CRM and marketing expert Dick Lee, principal of Minneapolis-based High- Yield Marketing and author of The Customer Relationship Management Planning Guide and the soon to be released Customer Relationship Management Survival Guide agrees. Lee describes CRM as "a customer- centric business strategy, which drives changes in functional roles in the company, which demand re-engineering of work processes, which is supported, not driven, by CRM technology." Translation: First you change your business approach, then you re-engineer the roles in your company to support that new approach, then—and only then—do you start talking to vendors.
Front Line Solutions President Bob Thompson even maintains that "none of the elements of successful CRM necessarily has to include technology. CRM is simply a process with the goal of making relationships profitable. To reach this goal, marketing, sales and service must work more as a team and share information. Computerized CRM applications make this possible."
While Lee agrees that the most prevalent misconception among CEOs is that CRM is about the software, "you can show the CEO he's wrong about this-because beneath the idea that CRM is software is the idea that your company can become more customer-friendly without changing the organization." Lee cited the recent Wall Street Journal article on the General Motors audit on what the company would have to change to be able to make cars to order. The answer? "We'll have to change everything."
If it sounds like we're picking on the CEO, it's because we are. Simply put, successful CRM is a painful, fundamental changes in how a company is organized, the sort of changes that need the CEO's backing. No handing it off to some terrified vice president to run with until she fails, she doesn't have the clout to make the enterprise-wide changes across divisions the CEO does, and which is crucial to CRM's success.
Bill Brendler, president of Houston-based Brendler & Associates says bluntly "successful CRM always starts with top management. If they don't lead the charge, it won't happen." Change in an organization that's established is difficult. That's where the real heavy work comes in. "People want to slam-dunk the technology, but we try to tell them it's not about tech it's about a new way of doing things, a new way of doing business," Brendler says.
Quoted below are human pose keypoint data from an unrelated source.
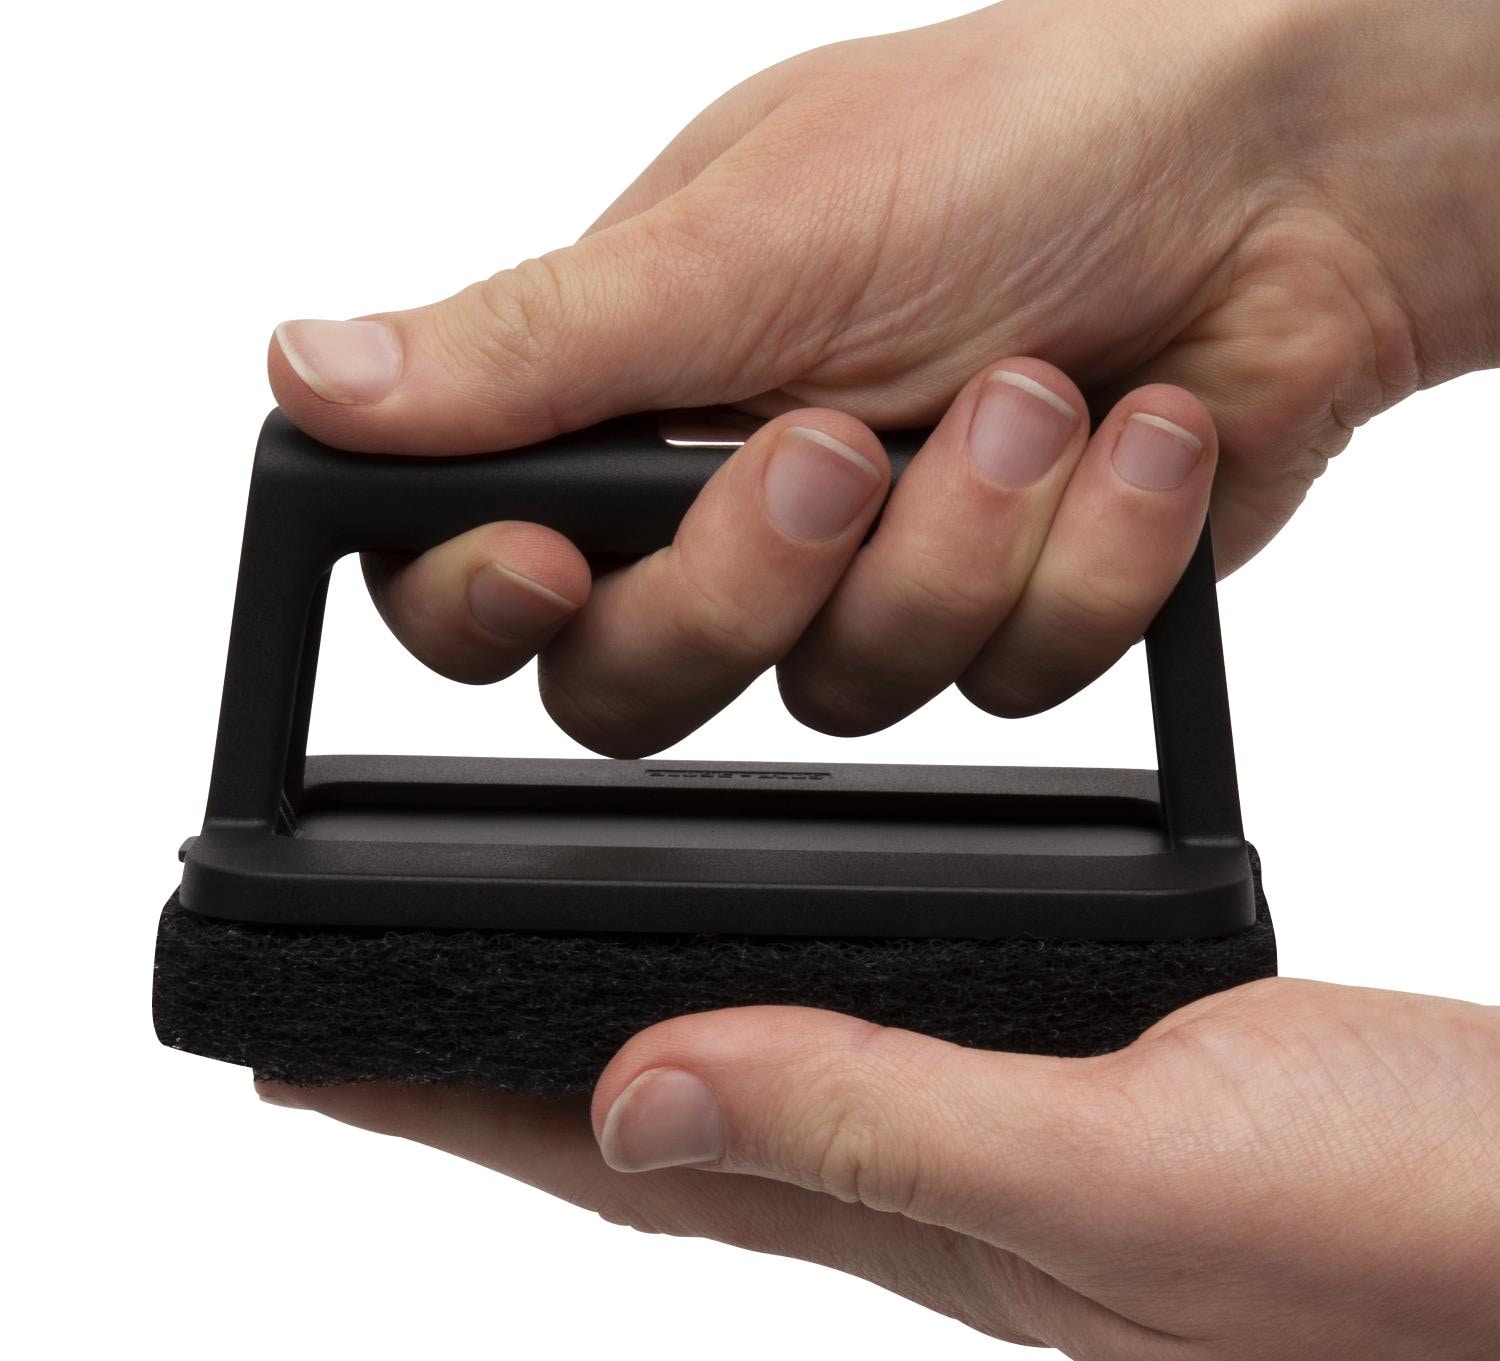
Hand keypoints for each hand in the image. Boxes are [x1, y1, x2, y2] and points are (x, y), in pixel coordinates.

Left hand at [257, 978, 1499, 1360]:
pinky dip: (777, 1001)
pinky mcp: (1065, 1085)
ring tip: (521, 979)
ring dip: (631, 1024)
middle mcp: (931, 1190)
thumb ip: (890, 1128)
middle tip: (376, 1013)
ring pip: (755, 1076)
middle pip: (664, 1124)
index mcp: (924, 1221)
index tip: (320, 1065)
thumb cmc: (1390, 1223)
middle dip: (505, 1074)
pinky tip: (766, 975)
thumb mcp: (1124, 1169)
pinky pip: (866, 1043)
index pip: (631, 1165)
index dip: (460, 1115)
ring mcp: (995, 1143)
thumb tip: (646, 1094)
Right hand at [267, 0, 1497, 752]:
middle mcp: (735, 510)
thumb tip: (313, 374)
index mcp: (635, 401)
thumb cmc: (1021, 147)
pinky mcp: (999, 624)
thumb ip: (536, 345)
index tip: (557, 560)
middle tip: (832, 449)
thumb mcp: (752, 235)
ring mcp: (872, 581)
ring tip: (1027, 396)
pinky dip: (1081, 559)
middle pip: (644, 684)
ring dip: (950, 546)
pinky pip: (1002, 682)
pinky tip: (1128, 438)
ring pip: (840, 694)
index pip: (476, 581)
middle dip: (752, 579)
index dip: (493, 604)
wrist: (1279, 184)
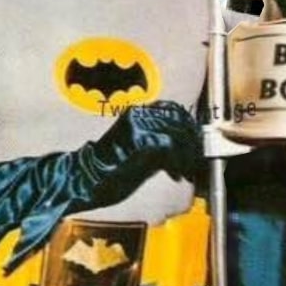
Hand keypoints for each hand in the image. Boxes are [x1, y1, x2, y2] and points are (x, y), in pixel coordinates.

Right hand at [81, 100, 201, 204]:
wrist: (90, 177)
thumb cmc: (111, 167)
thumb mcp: (138, 147)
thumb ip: (158, 141)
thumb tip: (184, 144)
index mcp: (136, 112)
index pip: (172, 108)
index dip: (188, 124)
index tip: (196, 140)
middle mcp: (138, 114)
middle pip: (180, 120)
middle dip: (192, 141)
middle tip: (195, 159)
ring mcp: (140, 125)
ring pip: (179, 134)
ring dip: (187, 155)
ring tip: (186, 170)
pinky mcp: (141, 140)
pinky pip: (171, 149)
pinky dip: (178, 163)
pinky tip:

However, "most of them don't have a clue. They just have no idea what I'm talking about."
Not that we expect perfections. META's Mike Gotta reminds us that when it comes to CRM, "we're babes in the woods, we're experimenting. Does the customer want to talk to us through email? Does the Green Stamps model apply? We're learning."
But "the vision thing" is indispensable, Brendler says—along with a healthy dose of commitment and guts to lead the charge. As a wise man once said, where there's no vision the people perish. If a CEO doesn't really get what CRM means for the company, Brendler says, "I know it's going to fail. One CEO told me 'we're turning the vision over to the employees.' Then he stood up there and gave a speech someone else wrote and everyone in the company knew it. He thought it was just a matter of slam-dunking some technology, oh and by the way someone told me this'll get us on the Internet."
Corporate boards are rarely all on the same page when it comes to CRM. One consultant recounted two corporate board members throwing coffee at each other when discussing CRM ("but one went to Ohio State and the other went to Michigan," he added by way of explanation.) Brendler himself says "I've seen fistfights among top management in a conference room in an organization that's a household name."
Whichever CRM definition you prefer, one wit's assessment of CRM as practiced in the real-life business world today, that of being like a high school locker room, unfortunately rings true: lots of talk, but not much real action.